Our results indicate that the C-terminal five residues are dispensable in SecY. The ClustalW program indicates that the C-terminal cytosolic domain is well conserved among the SecY homologues from E. coli relatives α-, β-, and γ-proteobacteria (Fig. 5), whereas those from ɛ proteobacteria (e.g., Helicobacter pylori and Campylobacter jejuni) are much different (not shown). Within the α, β, and γ groups, the SecY homologues from Rickettsia prowazekii and Buchenera aphidicola lack three and four C-terminal residues, respectively, compared with E. coli SecY. It was noted, however, that not more than five residues are missing from this group of organisms, and the last residue of SecYΔ5, leucine, is well conserved among them.

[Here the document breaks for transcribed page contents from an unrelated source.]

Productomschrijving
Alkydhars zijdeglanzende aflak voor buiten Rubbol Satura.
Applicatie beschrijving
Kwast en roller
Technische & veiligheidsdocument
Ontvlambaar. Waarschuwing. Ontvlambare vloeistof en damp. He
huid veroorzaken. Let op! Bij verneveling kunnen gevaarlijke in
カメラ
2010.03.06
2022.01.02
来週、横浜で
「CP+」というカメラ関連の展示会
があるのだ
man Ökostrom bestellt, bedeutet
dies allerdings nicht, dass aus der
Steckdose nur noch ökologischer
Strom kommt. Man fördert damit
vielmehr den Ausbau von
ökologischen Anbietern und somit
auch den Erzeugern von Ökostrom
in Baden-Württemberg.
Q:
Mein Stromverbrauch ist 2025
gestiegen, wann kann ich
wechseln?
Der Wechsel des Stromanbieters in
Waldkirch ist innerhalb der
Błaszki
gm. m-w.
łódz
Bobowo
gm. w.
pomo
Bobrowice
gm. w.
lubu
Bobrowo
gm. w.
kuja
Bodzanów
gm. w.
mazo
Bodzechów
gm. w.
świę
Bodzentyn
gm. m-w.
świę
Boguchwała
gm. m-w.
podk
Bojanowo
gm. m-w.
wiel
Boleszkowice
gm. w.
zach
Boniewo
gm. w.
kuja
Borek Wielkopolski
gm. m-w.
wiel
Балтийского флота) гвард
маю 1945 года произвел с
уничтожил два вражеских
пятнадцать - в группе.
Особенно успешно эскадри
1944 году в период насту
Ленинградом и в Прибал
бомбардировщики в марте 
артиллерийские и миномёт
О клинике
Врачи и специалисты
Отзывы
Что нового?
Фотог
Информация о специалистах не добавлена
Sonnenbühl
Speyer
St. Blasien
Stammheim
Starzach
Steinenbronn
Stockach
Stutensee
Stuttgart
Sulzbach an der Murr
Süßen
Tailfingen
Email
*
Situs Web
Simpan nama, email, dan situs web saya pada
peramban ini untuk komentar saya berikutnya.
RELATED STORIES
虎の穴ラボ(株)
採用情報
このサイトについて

On the other hand, SecY homologues from the gram-positive bacteria Bacillus subtilis and Staphylococcus carnosus contain C-terminal domains that are much shorter than that in E. coli SecY. Conceivably, SecYΔ5 is the minimum unit required for the life of E. coli-related organisms.

FIG. 5.

Sequence conservation at the C-terminal ends in SecY homologs from some bacterial species. Amino acid sequences of the most C-terminal cytosolic domains were aligned using the ClustalW program. The amino acid numbers of the E. coli protein are shown at the top. Conserved residues are shown in boldface.

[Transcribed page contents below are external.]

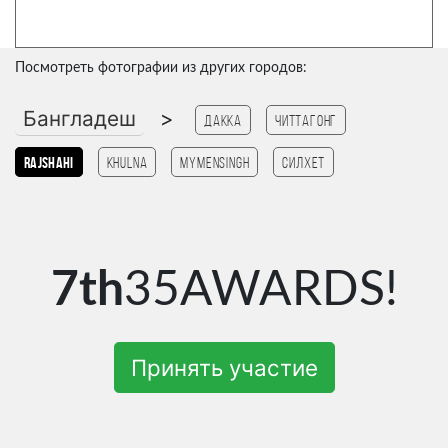
Посмотреть фотографии из других городов:
Бангладеш
>
Дакка
Читтагонг
Rajshahi
Khulna
mymensingh
Силхет
7th
35AWARDS!
Принять участие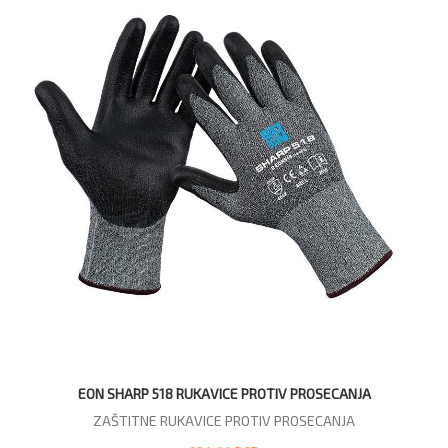
EON SHARP 518 RUKAVICE PROTIV PROSECANJA
ZAŠTITNE RUKAVICE PROTIV PROSECANJA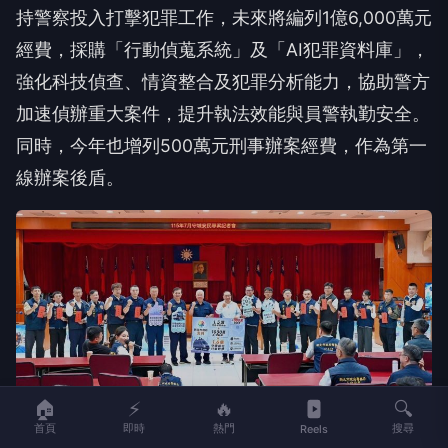
持警察投入打擊犯罪工作，未來將編列1億6,000萬元
經費，採購「行動偵蒐系統」及「AI犯罪資料庫」，
強化科技偵查、情資整合及犯罪分析能力，協助警方
加速偵辦重大案件，提升執法效能與員警執勤安全。
同時，今年也增列500萬元刑事辦案經費，作為第一
線辦案後盾。
🏠
⚡
🔥
🔍
首頁
即時
熱門
搜尋
Reels
他說，除了強化科技辦案，市府近年也持續改善警察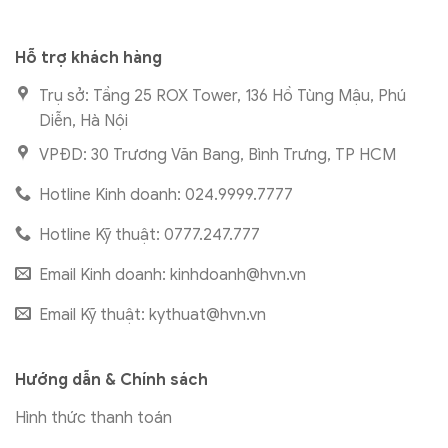
Hỗ trợ khách hàng
Trụ sở: Tầng 25 ROX Tower, 136 Hồ Tùng Mậu, Phú
Diễn, Hà Nội
VPĐD: 30 Trương Văn Bang, Bình Trưng, TP HCM
Hotline Kinh doanh: 024.9999.7777
Hotline Kỹ thuật: 0777.247.777
Email Kinh doanh:
kinhdoanh@hvn.vn
Email Kỹ thuật:
kythuat@hvn.vn
Hướng dẫn & Chính sách
Hình thức thanh toán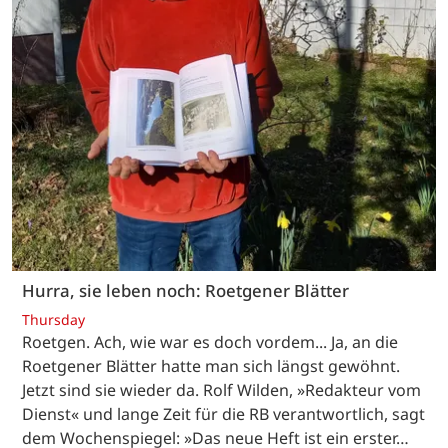
Hurra, sie leben noch: Roetgener Blätter
Thursday
Roetgen. Ach, wie war es doch vordem... Ja, an die
Roetgener Blätter hatte man sich längst gewöhnt.
Jetzt sind sie wieder da. Rolf Wilden, »Redakteur vom
Dienst« und lange Zeit für die RB verantwortlich, sagt
dem Wochenspiegel: »Das neue Heft ist ein erster…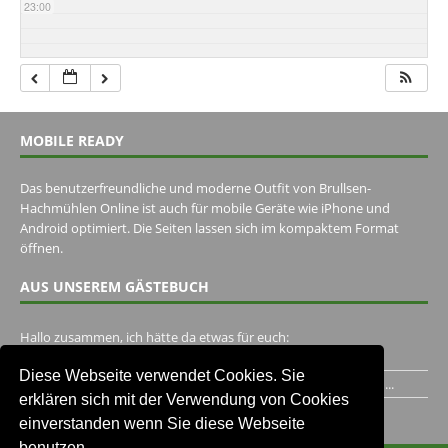
23:00
MOBILE READY
Das benutzerfreundliche und moderne Outfit von Brullsen-
Hachmühlen Online ist auch für mobile Geräte wie iPhone und
Android optimiert. Die Seiten lassen sich im kompaktem Format
öffnen.
AUS UNSEREM GÄSTEBUCH
Hallo zusammen, ich hätte da etwas für euch:
https://www.youtube.com/watch?v=eBAI339HHck Gruß,...
Diese Webseite verwendet Cookies. Sie
Ich habe ein Jahr im Gasthaus Hugo Pape verbracht..Habe ihn...
erklären sich mit der Verwendung von Cookies
Unser Gästebuch besuchen
einverstanden wenn Sie diese Webseite
benutzen.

A SecA segment encompassing residues 517 to 545 (in E. coli) is characteristically conserved among SecA homologues from gram-negative bacteria (26). A number of secA mutations that allele-specifically suppress the secY205 translocase defect have been mapped within or near this segment (17). This region was also characterized as a region accessible from the periplasm (26). Taken together with the observations that SecA is not effectively interchangeable between the gram-negative and gram-positive bacterial kingdoms (11, 30, 31), it is tempting to speculate that the two regions, the C terminus of SecY and the region around residue 530 of SecA, interact with each other. This interaction may contribute to the productive insertion of SecA into the SecYEG channel, thereby initiating translocation of a preprotein. The results reported here and the associated discussion will guide further mechanistic and structural understanding of protein translocase.